I liked the house enough to show my husband, but the next time we went we didn’t have an appointment so we couldn’t get inside. We drove up the driveway to see if the people were there and would mind if we walked around. The first thing we noticed was the goose enclosure awry and there were white feathers all over the ground. “Maybe he’s molting,” I said hopefully. Tyler was more pragmatic. “A coyote probably got him,” she said. “Not the most intelligent move, leaving a pet goose outside at night in the back country.”

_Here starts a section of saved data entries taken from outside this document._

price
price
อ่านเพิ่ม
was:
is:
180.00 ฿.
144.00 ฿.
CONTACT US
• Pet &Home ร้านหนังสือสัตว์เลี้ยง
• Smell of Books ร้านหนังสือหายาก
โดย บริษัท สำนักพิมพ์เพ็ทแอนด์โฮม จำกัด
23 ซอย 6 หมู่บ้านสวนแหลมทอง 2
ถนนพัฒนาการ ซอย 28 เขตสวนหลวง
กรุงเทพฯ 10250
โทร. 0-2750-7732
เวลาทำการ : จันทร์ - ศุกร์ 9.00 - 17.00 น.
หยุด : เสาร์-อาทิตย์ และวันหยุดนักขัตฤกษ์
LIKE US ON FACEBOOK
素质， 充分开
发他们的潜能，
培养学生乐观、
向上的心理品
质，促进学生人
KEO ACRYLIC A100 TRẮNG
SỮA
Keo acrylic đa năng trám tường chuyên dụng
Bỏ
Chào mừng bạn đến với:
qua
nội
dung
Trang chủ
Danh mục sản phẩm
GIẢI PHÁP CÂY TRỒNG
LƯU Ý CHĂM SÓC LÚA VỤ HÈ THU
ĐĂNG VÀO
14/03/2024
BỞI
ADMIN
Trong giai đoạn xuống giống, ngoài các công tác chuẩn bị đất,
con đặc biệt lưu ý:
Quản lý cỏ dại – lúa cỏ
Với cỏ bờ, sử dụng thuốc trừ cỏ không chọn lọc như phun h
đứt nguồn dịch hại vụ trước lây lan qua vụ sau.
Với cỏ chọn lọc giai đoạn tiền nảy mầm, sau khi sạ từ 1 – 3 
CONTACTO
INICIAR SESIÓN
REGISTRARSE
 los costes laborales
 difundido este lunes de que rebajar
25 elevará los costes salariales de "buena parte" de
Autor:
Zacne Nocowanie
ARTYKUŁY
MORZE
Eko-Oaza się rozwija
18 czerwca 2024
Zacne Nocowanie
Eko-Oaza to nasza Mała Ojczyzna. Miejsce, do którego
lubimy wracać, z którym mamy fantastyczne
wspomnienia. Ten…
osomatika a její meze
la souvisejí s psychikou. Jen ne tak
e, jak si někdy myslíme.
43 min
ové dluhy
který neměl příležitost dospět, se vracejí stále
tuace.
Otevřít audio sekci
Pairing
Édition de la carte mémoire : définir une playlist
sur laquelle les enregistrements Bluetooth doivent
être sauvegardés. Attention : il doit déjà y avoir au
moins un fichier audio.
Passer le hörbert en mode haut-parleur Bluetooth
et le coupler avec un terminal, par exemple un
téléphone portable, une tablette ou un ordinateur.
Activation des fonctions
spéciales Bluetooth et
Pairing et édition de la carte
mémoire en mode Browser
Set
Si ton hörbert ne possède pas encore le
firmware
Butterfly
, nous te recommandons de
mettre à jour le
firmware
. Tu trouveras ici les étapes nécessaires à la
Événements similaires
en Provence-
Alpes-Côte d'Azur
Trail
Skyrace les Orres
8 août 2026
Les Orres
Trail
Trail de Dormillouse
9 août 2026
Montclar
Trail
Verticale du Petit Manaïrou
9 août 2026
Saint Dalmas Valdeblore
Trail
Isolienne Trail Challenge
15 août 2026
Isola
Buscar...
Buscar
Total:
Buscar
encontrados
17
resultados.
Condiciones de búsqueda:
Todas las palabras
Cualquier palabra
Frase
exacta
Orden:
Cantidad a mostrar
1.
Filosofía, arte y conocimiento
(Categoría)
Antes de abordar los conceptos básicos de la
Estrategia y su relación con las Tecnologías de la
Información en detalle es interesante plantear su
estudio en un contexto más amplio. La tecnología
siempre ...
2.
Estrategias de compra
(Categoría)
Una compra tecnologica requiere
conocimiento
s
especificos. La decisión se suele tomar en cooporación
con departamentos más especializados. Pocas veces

The next time we had an appointment to see the house. As we drove up the driveway I could see the pen back in place, but no feathers and no goose. The housekeeper let us in again and I blurted out, “Is the goose alive?” She didn’t understand me so I said more slowly in Spanish, “Where’s the goose?” “In the bath! He has sore foot,” she said, as if that explained everything. My husband avoided my glance, not wanting to participate, but Tyler and I exchanged relieved glances. We had already seen the house and I was impatient for my husband to get through it, as he is notoriously slow when looking at houses, or museums. And I wanted to find the goose. Tyler looked at her watch and told him we had other appointments to make. “I’m just afraid I’m going to open a door and get attacked by a goose,” he said drily. “I’ll go on ahead and warn you,” Tyler replied. She heard my crows of delight and followed the sound down the hall. I already had my camera out. The goose was frolicking in a bathtub in a tiny bathroom at the top of the back stairs. There were little rubber duckies placed on the edge of the tub to keep him company, and a mirror propped against the wall at one end of the tub. He was squawking at his reflection and flapping his wings. When my husband caught up with us he peeked in the bathroom at the goose and remarked to me, “These people are bigger lunatics than you are.”